Evaluation of the biological explanation of OCD
Supporting evidence: Twin studies (Nestadt et al.) show higher concordance of OCD in identical twins (68%) than non-identical twins (31%), supporting a genetic basis, but the diathesis-stress model emphasises that genes interact with environmental stressors.
Limitation: Too many candidate genes (over 230) make it difficult to determine which are most influential, limiting predictive value and practical application for treatments.
Limitation: Genetic explanations may underestimate environmental factors; Cromer et al. found trauma increases both the likelihood and severity of OCD, showing environmental contributions are important.
The biological approach to treating OCD
Drug treatments for OCD:
SSRIs: Prevent serotonin reuptake and breakdown, increasing its concentration in the synapse and stimulating the post-synaptic neuron.
Tricyclics: Similar effect to SSRIs, used when SSRIs are ineffective.
SNRIs: Increase noradrenaline levels in the brain to help regulate mood and anxiety.

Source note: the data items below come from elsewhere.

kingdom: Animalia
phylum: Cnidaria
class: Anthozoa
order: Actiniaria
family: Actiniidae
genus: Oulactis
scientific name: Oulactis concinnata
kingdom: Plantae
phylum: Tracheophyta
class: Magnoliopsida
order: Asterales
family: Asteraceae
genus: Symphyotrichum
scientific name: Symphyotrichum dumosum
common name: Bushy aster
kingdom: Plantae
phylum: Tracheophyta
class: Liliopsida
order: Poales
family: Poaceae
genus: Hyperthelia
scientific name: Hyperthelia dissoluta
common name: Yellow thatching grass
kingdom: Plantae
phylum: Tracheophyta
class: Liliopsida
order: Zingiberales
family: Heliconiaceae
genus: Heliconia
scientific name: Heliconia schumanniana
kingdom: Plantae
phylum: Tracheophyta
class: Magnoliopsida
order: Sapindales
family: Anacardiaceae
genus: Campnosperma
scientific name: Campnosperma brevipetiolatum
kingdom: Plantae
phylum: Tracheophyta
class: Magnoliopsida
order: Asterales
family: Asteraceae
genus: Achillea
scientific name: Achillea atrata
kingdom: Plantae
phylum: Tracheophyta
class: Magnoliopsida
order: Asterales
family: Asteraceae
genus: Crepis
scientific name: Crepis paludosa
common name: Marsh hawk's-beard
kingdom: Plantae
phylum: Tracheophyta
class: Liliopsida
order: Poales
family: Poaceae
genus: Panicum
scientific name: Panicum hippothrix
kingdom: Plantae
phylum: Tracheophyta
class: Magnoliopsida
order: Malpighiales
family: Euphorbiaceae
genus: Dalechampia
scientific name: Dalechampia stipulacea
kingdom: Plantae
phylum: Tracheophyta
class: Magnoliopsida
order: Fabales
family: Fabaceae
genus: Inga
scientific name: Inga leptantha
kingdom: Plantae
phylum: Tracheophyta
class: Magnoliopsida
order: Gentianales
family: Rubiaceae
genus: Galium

Evaluation of the biological treatment of OCD
Limitation: Drug therapies can cause serious side effects (e.g., Clomipramine can cause erection problems, weight gain, tremors, increased heart rate, aggressiveness), affecting daily life.
Strength: Effective drug treatments, alongside cognitive therapies, can reduce sick leave, improve workforce productivity, and help public health services (e.g., NHS) save money.
Strength: Drug treatments are cost-effective and non-disruptive, being cheaper than psychological therapies and allowing patients to manage symptoms while maintaining a relatively normal lifestyle.